Laying the Foundation for Great User Experience
Each web portal is a one-of-a-kind solution designed specifically for the needs of a single firm, and it frequently combines the functionality of two or three different portal types. And, while the functionality and design of a portal are considered separately, certain qualities are always specified in functional and non-functional criteria since they are critical to user experience.
Convenient user onboarding
- Step-wise registration process.
- User identity verification.
- Two-factor authentication to protect confidential data.
- E-signature management.
- A possibility to upload digital documents.
Reliability and security
- Scalability allows for an increasing number of users and data.
- High performance ensures that users have quick access to the material and tools.
- Compliance with local rules and regulations (such as HIPAA compliance for storing and processing PHI).

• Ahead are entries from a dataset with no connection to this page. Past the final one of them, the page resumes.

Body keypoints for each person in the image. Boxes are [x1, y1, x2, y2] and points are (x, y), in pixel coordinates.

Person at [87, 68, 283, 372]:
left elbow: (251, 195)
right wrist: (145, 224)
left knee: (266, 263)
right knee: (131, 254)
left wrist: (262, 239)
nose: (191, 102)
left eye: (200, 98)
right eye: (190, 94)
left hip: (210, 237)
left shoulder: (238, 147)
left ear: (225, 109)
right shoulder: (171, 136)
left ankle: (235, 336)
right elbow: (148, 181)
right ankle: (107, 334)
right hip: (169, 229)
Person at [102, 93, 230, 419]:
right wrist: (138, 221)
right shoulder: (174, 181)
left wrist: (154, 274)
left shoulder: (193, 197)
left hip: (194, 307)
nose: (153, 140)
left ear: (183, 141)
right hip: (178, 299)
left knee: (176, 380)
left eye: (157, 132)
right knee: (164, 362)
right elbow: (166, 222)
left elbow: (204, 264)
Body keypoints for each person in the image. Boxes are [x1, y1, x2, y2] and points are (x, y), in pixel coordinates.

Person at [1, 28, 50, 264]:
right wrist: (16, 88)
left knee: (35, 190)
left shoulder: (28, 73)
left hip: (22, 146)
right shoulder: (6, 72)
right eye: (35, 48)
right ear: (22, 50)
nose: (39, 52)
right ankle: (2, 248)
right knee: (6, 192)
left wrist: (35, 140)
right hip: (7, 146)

- Encrypted transfer and storage of login credentials and sensitive data.
Diverse user engagement
- Mobile-friendly, adaptive web design.
- Interactive tools like feedback forms, calculators, and contact forms.

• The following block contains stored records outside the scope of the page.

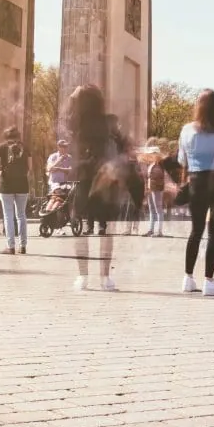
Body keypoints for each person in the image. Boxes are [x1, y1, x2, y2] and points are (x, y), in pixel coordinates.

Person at [178, 89, 214, 296]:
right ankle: (209, 281)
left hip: (195, 181)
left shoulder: (187, 130)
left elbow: (180, 160)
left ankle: (187, 277)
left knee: (195, 231)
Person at [67, 85, 122, 291]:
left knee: (82, 229)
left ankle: (84, 276)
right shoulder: (105, 122)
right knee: (104, 229)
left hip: (88, 178)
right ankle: (104, 277)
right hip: (103, 179)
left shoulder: (75, 123)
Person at [0, 129, 29, 255]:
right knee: (21, 216)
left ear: (6, 136)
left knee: (8, 215)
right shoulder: (25, 147)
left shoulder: (1, 148)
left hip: (7, 185)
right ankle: (23, 246)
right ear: (18, 136)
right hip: (23, 185)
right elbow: (29, 168)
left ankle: (10, 246)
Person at [143, 149, 169, 237]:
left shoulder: (160, 165)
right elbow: (148, 177)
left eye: (153, 154)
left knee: (158, 209)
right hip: (151, 188)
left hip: (157, 188)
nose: (151, 155)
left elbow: (161, 177)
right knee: (152, 210)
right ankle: (151, 229)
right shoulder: (151, 164)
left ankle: (159, 231)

- Content personalization is based on the user roles and interaction history.
- Media-rich pages are displaying embedded media, uploaded directly or hosted via YouTube, Vimeo, and other websites.
- Straightforward website navigation
Easy content management
- All types of content pages: searchable product/service catalogs, real-time pricing and inventory viewing, multimedia galleries, blogs, etc.
- Drag-and-drop page builder.
- Unified content publishing styles to bring order to information and ensure integrity during the portal updates.
- User-generated content.
- Content versioning and scheduled publishing.